DeSantis also said, “F-16s and long-range missiles should therefore be off the table. These moves would risk explicitly drawing the United States into the conflict and drawing us closer to a hot war between the world’s two largest nuclear powers. That risk is unacceptable.”

Other top Republicans, including presidential candidate Haley and former Vice President Mike Pence, jumped on DeSantis’ “territorial dispute” comments, forcing him to walk back the remarks. DeSantis claimed he had been mischaracterized and called Putin a “war criminal.”

In an interview with Piers Morgan on Fox Nation, DeSantis said his earlier comments referenced ongoing fighting in Donbas, as well as Russia’s annexation of Crimea.


“What I’m referring to is where the fighting is going on now, which is that eastern border region Donbas, and then Crimea, and you have a situation where Russia has had that. I don’t think legitimately, but they had,” DeSantis struggled to articulate. “There’s a lot of ethnic Russians there. So, that’s some difficult fighting, and that’s what I was referring to, and so it wasn’t that I thought Russia had a right to that, and so if I should have made that more clear, I could have done it.”

Worries about Trump

Daniel Vajdich, president of Yorktown Solutions, which lobbies on behalf of Ukraine in Washington, told CBS on Wednesday that Trump’s unpredictable nature is a greater “cause of concern for decisionmakers in Kyiv.”

“We don’t know what a Trump administration will look like,” he said. “If it’s the more conventional national security hands that we saw in his first administration, then things will remain pretty stable.
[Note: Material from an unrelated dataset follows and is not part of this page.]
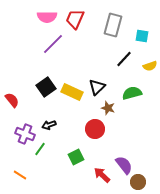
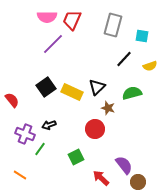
red trapezoid: moved 3 px left, 1 px down
red arrow: moved 1 px left, 3 px down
If not, that’s where the concern is.”

Vajdich claimed that Ukrainian government officials were less concerned about the prospects of a DeSantis presidency since the governor’s voting record from his time as a congressman in Washington reflected a hawkish approach to Russia.

Publicly, CBS reported, Ukrainian officials continue to project optimism that bipartisan US support for their war effort will not falter.
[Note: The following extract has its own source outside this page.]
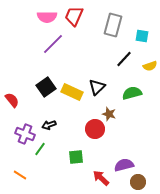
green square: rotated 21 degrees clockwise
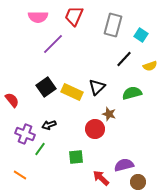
pink semicircle: moved 9 px left
cyan square: moved 1 px left, 1 px up; rotated 24 degrees clockwise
“It’s in the national interest of the United States of America to support Ukraine… It’s not like some far-away proxy war which has no bearing on the future of America,” Yuri Sak, an advisor to Ukraine’s defense minister, told CBS. “It’s a very straightforward war that is straightforwardly connected to the national security of the United States.”
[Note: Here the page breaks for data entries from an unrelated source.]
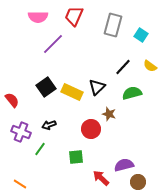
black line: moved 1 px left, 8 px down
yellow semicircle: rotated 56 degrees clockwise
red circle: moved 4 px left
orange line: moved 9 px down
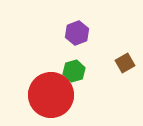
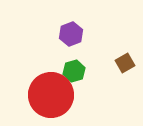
purple hexagon: moved 6 px left, 1 px down
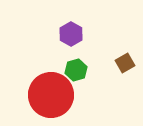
purple hexagon: rotated 10 degrees counterclockwise
green hexagon: moved 2 px right, 1 px up
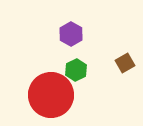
green hexagon: rotated 10 degrees counterclockwise
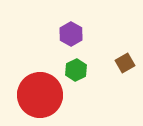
red circle: moved 11 px left
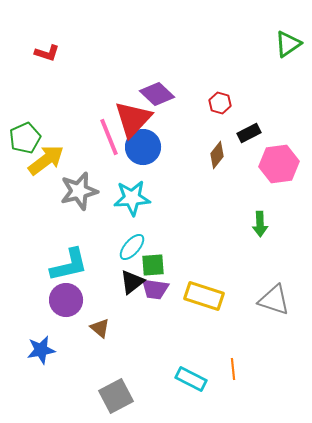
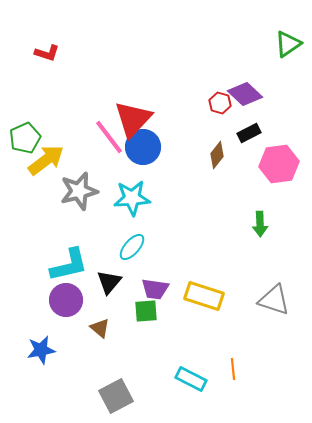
purple diamond: moved 88 px right
pink line: rotated 15 degrees counterclockwise
green square: moved 7 px left, 46 px down
black triangle: moved 23 px left; rotated 12 degrees counterclockwise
Mefford prescribes a large grain of salt regarding DeSantis and the Republic primaries and their impact on Ukraine policy.

“If DeSantis wins the [Republican Presidential] primaries and then wins the general election – both two big “ifs” – then, maybe, it’s a matter of concern. However, what candidates say in a primary when appealing to the base voters, versus what they say in the general election when appealing to the center, and then what they do if actually elected, is often three different matters,” Mefford said.

DeSantis has spent most of his career in public service and government.

Following Yale and then Harvard Law School, he was commissioned as an officer in the US Navy. Upon graduation, he joined the Judge Advocate General Corps as an attorney.


In that role, he was assigned to the military prison camp at Guantanamo Bay where he oversaw the treatment of detainees. Later, he was deployed to Iraq as a legal advisor to the Navy’s SEAL Team One.

After briefly working an assistant US attorney in Florida, DeSantis successfully stood for a US congressional seat in 2012. He served in Congress until running for governor in 2018 and was re-elected in a landslide in 2022.